Page images and extracted text
________
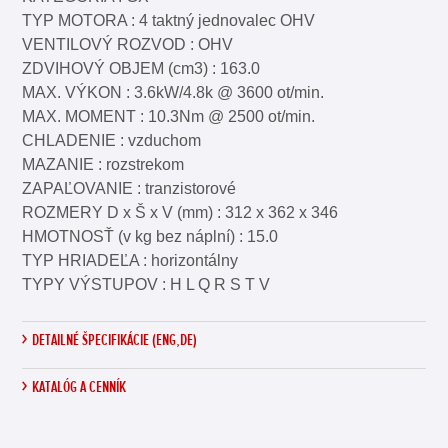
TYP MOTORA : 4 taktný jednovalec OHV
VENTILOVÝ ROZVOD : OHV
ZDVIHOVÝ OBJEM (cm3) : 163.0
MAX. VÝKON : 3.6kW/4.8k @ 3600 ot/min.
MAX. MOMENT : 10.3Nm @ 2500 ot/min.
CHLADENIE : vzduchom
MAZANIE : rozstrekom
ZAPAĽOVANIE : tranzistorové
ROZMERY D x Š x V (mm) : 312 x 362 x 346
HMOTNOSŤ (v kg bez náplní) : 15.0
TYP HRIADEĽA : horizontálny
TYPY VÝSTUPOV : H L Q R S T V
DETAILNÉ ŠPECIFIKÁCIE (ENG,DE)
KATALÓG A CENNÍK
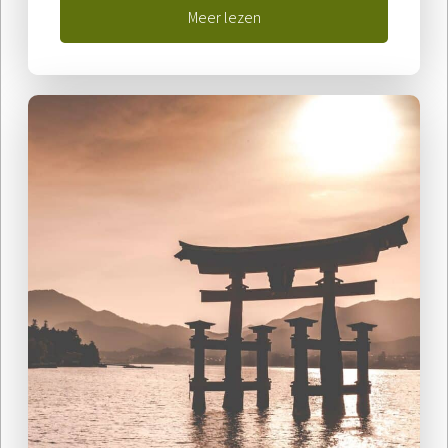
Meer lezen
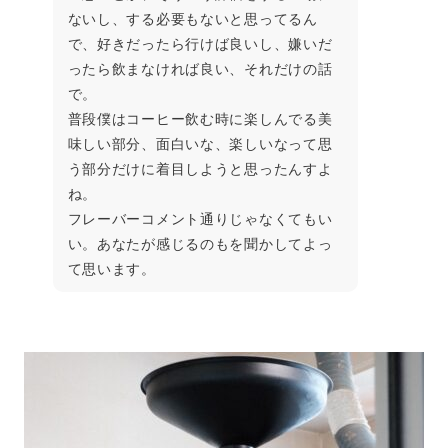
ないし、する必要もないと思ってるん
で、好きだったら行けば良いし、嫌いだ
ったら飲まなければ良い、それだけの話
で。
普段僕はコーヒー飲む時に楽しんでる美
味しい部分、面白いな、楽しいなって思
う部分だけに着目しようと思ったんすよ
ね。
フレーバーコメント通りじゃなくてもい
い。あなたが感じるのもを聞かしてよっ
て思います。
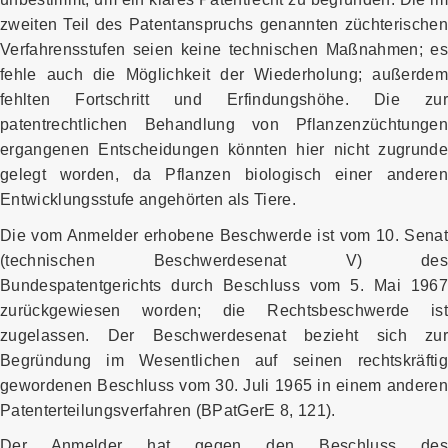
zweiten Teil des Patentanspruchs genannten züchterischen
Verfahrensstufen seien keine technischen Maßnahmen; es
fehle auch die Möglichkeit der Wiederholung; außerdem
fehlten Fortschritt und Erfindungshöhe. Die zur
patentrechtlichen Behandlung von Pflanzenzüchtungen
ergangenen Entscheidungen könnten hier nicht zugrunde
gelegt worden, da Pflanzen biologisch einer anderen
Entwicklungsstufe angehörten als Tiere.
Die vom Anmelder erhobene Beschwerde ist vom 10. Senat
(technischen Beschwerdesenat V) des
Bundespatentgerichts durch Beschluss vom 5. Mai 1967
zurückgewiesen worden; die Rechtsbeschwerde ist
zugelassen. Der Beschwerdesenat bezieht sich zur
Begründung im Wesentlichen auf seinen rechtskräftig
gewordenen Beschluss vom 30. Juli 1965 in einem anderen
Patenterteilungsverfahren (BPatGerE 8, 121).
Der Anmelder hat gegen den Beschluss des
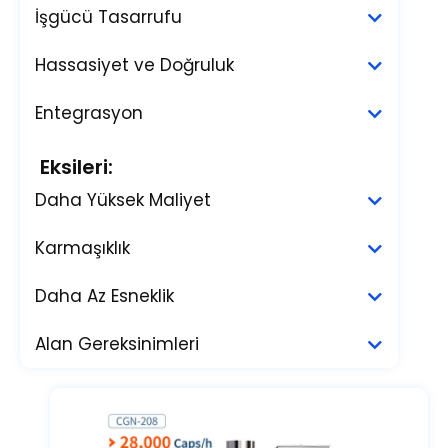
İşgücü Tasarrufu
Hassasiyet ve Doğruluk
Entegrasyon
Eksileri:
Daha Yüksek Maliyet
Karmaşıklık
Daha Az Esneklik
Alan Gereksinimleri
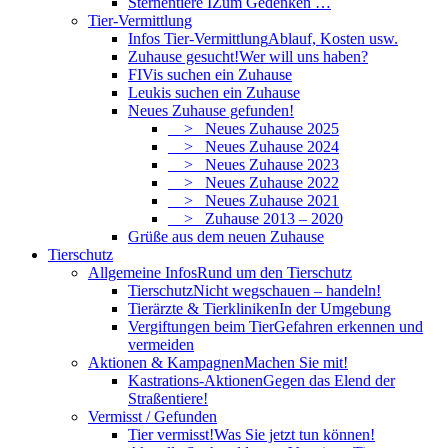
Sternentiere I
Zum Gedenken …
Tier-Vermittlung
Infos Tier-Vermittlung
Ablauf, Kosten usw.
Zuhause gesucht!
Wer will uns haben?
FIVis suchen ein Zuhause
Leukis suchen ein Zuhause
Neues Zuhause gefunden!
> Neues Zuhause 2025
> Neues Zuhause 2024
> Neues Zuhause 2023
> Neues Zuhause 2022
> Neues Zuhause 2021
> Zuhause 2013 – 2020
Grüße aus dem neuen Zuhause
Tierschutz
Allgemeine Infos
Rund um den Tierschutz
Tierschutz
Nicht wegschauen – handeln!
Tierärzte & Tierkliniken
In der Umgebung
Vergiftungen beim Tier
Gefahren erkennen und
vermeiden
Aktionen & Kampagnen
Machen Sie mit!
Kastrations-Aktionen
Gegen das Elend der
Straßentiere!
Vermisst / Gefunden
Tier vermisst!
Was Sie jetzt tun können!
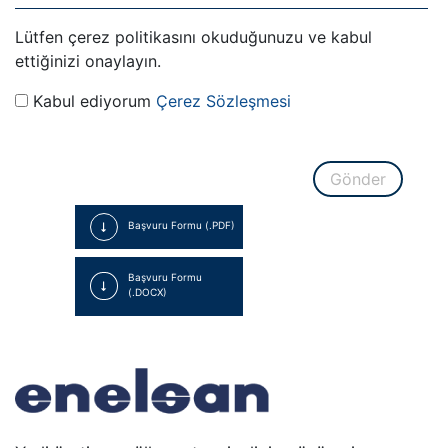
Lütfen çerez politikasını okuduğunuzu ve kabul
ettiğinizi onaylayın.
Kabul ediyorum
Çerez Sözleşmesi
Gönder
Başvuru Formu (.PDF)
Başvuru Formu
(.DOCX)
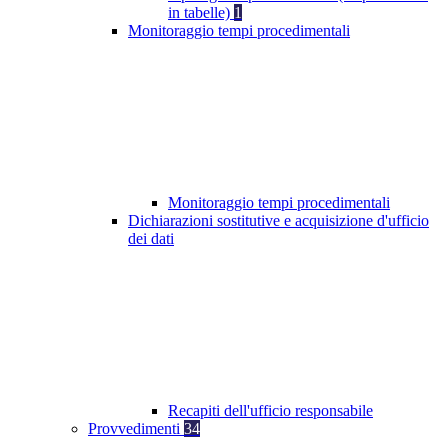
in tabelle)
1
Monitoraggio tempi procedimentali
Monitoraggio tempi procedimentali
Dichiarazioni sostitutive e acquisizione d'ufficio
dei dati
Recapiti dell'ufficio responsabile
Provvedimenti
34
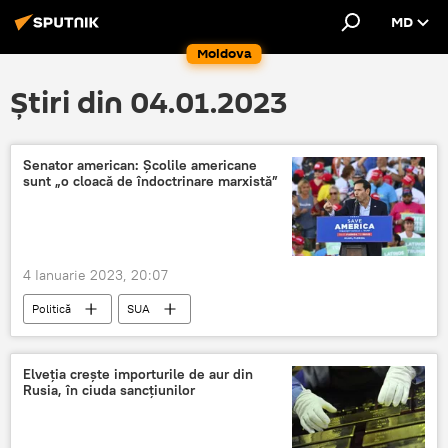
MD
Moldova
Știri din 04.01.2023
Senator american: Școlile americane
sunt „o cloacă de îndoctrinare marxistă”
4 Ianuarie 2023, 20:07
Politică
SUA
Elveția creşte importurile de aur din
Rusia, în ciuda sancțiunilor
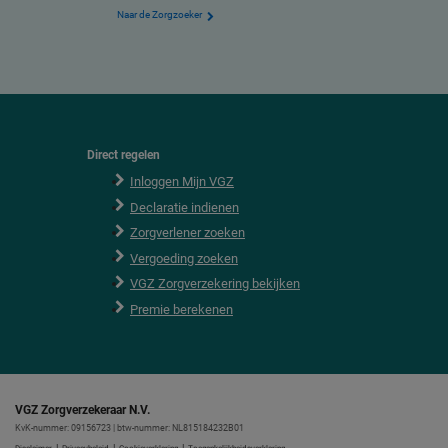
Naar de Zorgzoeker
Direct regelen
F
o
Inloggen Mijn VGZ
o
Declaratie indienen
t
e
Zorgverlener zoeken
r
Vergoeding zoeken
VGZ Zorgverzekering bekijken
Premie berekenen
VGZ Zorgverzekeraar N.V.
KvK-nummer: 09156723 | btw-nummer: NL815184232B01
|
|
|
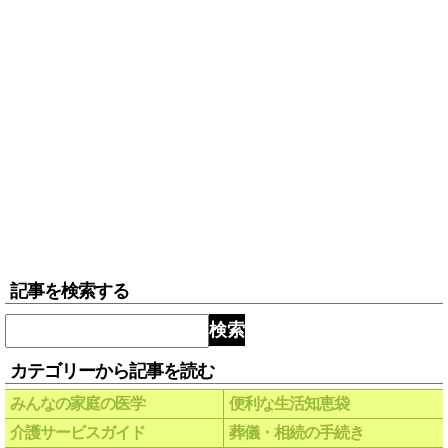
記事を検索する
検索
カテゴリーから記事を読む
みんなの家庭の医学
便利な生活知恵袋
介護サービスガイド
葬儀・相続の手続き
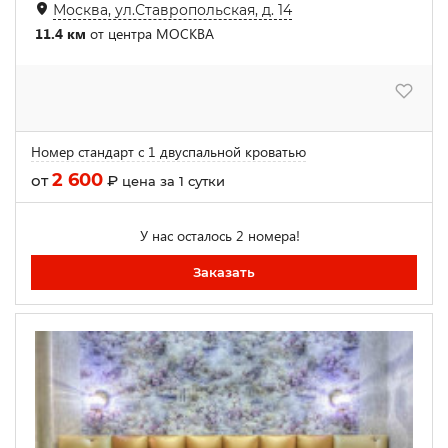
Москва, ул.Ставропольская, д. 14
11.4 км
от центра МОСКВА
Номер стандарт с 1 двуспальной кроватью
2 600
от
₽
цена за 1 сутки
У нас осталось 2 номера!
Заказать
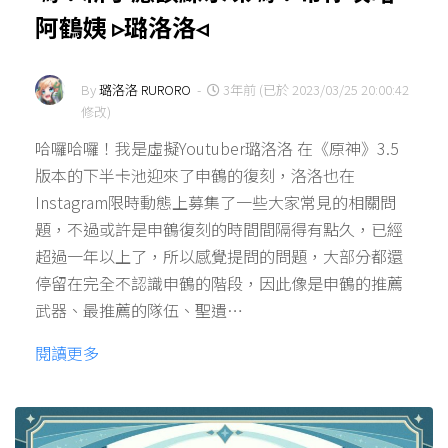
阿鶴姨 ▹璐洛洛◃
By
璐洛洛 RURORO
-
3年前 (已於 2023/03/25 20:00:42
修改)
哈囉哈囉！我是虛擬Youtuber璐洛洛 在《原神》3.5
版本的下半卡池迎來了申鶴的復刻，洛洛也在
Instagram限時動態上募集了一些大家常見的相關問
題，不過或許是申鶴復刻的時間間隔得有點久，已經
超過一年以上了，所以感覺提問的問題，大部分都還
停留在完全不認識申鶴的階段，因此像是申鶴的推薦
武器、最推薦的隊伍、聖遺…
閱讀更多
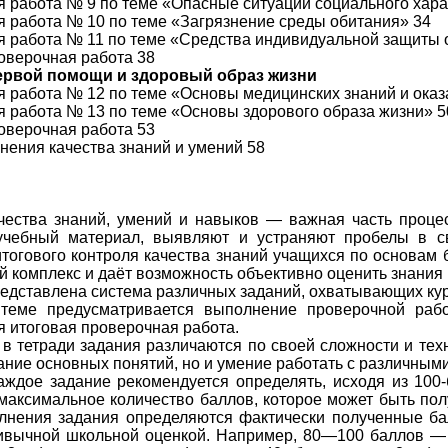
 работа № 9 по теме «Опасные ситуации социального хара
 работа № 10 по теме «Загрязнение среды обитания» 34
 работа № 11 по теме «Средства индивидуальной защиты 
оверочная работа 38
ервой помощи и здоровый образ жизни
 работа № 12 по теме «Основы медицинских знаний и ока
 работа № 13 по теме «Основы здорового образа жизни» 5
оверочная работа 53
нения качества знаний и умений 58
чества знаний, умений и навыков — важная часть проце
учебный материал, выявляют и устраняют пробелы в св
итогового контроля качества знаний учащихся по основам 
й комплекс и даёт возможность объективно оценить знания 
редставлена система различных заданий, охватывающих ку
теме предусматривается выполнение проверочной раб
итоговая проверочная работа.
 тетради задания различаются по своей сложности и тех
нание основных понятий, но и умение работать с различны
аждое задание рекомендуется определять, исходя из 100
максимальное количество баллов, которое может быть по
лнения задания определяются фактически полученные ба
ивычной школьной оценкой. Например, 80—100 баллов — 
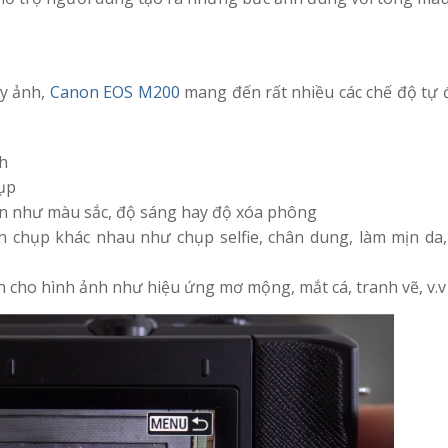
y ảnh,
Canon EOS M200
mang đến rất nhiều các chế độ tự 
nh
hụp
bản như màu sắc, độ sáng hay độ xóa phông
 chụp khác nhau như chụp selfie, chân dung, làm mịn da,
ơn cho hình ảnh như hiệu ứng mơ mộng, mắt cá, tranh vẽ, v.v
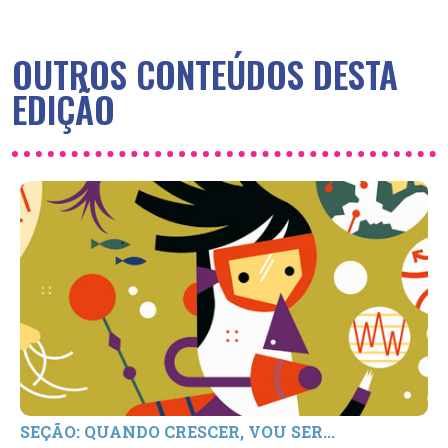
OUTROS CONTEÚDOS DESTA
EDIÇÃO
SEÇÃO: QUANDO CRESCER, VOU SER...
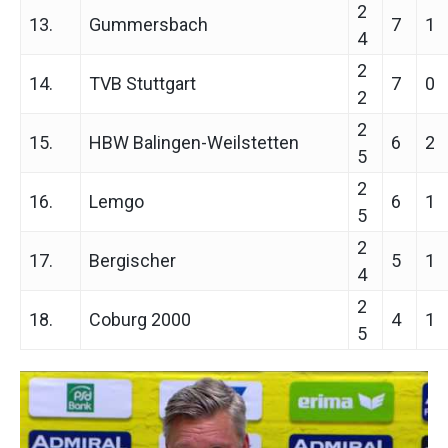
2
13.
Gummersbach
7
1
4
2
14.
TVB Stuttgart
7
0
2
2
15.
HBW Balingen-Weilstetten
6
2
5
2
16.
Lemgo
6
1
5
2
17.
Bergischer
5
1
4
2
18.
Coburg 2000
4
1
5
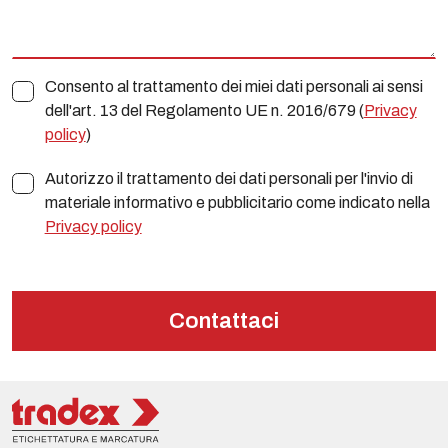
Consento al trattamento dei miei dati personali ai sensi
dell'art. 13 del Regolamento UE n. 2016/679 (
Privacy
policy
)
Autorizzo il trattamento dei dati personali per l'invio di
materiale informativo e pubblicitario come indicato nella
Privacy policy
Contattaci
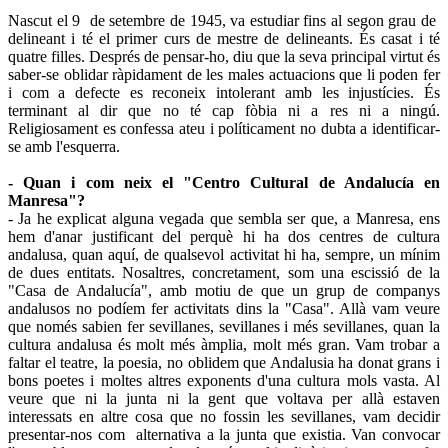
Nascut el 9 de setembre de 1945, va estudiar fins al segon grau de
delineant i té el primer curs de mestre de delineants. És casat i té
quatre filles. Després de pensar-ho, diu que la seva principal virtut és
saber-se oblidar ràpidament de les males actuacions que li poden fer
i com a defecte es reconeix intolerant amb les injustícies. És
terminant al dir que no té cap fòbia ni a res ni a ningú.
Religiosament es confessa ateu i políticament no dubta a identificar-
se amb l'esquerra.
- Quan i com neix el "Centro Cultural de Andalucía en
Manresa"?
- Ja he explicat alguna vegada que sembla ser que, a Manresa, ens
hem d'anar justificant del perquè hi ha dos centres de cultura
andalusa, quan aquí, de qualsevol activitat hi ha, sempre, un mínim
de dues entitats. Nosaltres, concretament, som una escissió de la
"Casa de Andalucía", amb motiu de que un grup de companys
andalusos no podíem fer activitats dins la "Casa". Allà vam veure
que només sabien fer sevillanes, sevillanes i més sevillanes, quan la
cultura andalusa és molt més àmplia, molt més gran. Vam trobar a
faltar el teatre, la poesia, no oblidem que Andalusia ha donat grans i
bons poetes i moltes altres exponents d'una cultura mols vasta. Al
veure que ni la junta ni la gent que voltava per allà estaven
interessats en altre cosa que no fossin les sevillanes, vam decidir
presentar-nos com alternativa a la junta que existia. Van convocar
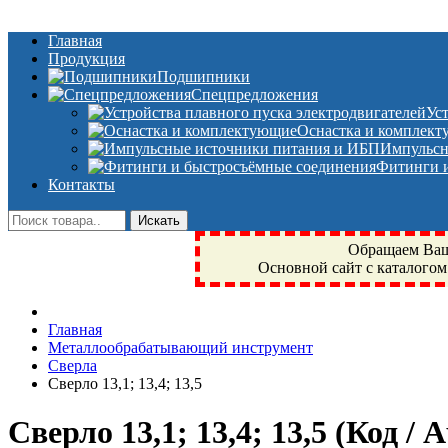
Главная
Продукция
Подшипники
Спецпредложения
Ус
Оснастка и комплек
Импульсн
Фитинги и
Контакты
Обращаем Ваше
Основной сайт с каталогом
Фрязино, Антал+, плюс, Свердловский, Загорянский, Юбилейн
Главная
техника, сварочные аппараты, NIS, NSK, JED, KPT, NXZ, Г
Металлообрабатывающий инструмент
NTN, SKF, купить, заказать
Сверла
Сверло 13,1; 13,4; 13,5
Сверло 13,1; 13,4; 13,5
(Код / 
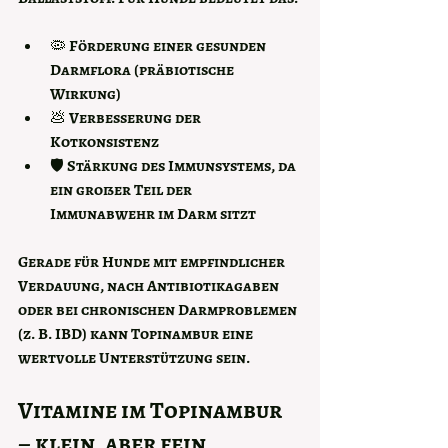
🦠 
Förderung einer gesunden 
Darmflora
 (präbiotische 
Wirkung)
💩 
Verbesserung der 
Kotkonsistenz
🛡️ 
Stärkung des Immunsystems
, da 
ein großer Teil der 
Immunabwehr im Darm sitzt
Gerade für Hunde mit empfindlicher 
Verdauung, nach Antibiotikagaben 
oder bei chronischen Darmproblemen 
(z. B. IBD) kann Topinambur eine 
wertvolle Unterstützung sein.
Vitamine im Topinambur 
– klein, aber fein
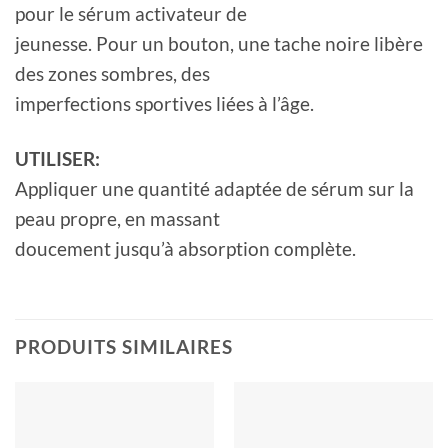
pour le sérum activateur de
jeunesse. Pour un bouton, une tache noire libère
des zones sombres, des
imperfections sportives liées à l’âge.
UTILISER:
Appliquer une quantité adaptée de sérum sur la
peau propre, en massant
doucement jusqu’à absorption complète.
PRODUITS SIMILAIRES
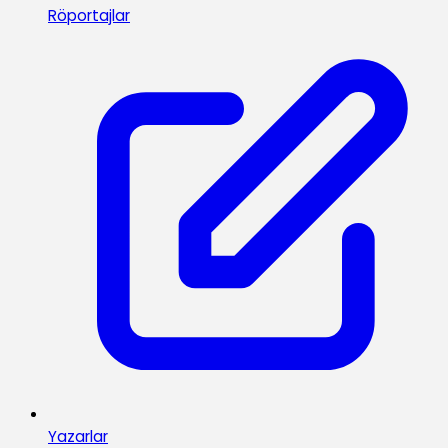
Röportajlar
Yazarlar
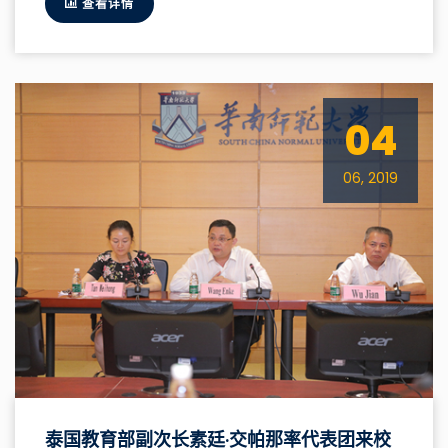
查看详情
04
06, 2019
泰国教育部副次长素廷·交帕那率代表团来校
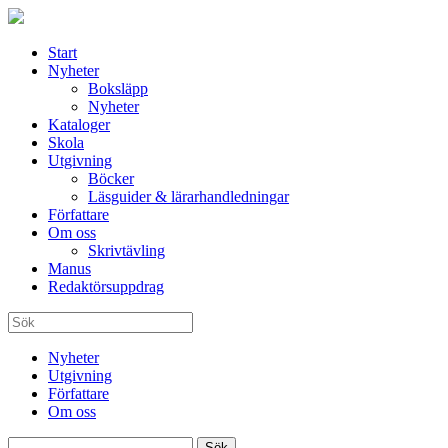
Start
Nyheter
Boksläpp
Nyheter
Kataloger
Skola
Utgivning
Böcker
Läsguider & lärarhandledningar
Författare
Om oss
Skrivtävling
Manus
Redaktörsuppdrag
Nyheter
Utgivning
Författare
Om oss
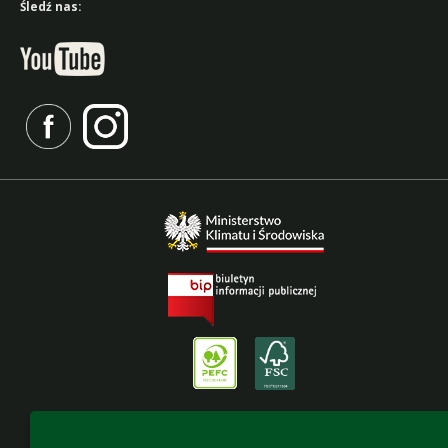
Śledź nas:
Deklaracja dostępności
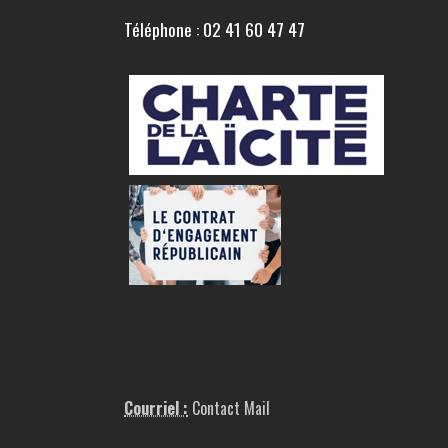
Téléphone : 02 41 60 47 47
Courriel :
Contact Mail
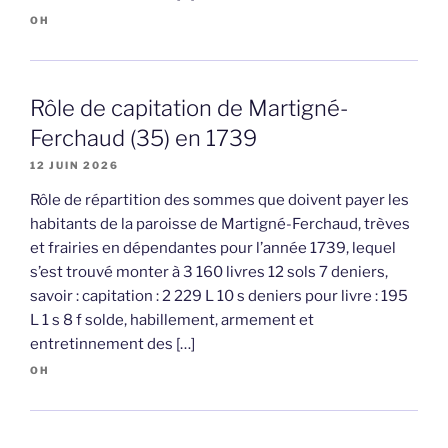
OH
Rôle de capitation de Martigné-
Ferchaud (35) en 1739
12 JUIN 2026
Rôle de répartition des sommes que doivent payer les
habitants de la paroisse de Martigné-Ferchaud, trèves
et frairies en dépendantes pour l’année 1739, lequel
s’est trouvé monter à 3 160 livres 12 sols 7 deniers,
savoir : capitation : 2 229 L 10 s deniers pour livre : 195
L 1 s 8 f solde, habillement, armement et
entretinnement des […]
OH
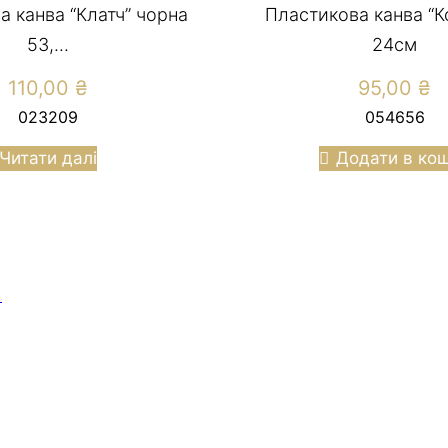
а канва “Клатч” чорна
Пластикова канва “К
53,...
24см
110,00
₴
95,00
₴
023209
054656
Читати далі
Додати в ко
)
________
■ EXERCISE INSTRUCTIONS
Take the lines from the start of the entries through the line containing "Leukis suchen ein Zuhause" and set them down exactly, leaving out every picture.

■ EXERCISE SOLUTION
TYP MOTORA : 4 taktný jednovalec OHV
VENTILOVÝ ROZVOD : OHV
ZDVIHOVÝ OBJEM (cm3) : 163.0
MAX. VÝKON : 3.6kW/4.8k @ 3600 ot/min.
MAX. MOMENT : 10.3Nm @ 2500 ot/min.
CHLADENIE : vzduchom
MAZANIE : rozstrekom
ZAPAĽOVANIE : tranzistorové
ROZMERY D x Š x V (mm) : 312 x 362 x 346
HMOTNOSŤ (v kg bez náplní) : 15.0
TYP HRIADEĽA : horizontálny
TYPY VÝSTUPOV : H L Q R S T V
DETAILNÉ ŠPECIFIKÁCIE (ENG,DE)
KATALÓG A CENNÍK
Meer lezen
ないし、する必要もないと思ってるん
で、好きだったら行けば良いし、嫌いだ
ったら飲まなければ良い、それだけの話
で。
普段僕はコーヒー飲む時に楽しんでる美
味しい部分、面白いな、楽しいなって思
う部分だけに着目しようと思ったんすよ
ね。
フレーバーコメント通りじゃなくてもい
い。あなたが感じるのもを聞かしてよっ
て思います。
zweiten Teil des Patentanspruchs genannten züchterischen
Verfahrensstufen seien keine technischen Maßnahmen; es
fehle auch die Möglichkeit der Wiederholung; außerdem
fehlten Fortschritt und Erfindungshöhe. Die zur
patentrechtlichen Behandlung von Pflanzenzüchtungen
ergangenen Entscheidungen könnten hier nicht zugrunde
gelegt worden, da Pflanzen biologisch einer anderen
Entwicklungsstufe angehörten als Tiere.
Die vom Anmelder erhobene Beschwerde ist vom 10. Senat
(technischen Beschwerdesenat V) des
Bundespatentgerichts durch Beschluss vom 5. Mai 1967
zurückgewiesen worden; die Rechtsbeschwerde ist
zugelassen. Der Beschwerdesenat bezieht sich zur
Begründung im Wesentlichen auf seinen rechtskräftig
gewordenen Beschluss vom 30. Juli 1965 in einem anderen
Patenterteilungsverfahren (BPatGerE 8, 121).
Der Anmelder hat gegen den Beschluss des
İşgücü Tasarrufu
Hassasiyet ve Doğruluk
Entegrasyon
Eksileri:
Daha Yüksek Maliyet
Karmaşıklık
Daha Az Esneklik
Alan Gereksinimleri
Sternentiere I
Zum Gedenken …
Tier-Vermittlung
Infos Tier-Vermittlung
Ablauf, Kosten usw.
Zuhause gesucht!
Wer will uns haben?
FIVis suchen ein Zuhause
Leukis suchen ein Zuhause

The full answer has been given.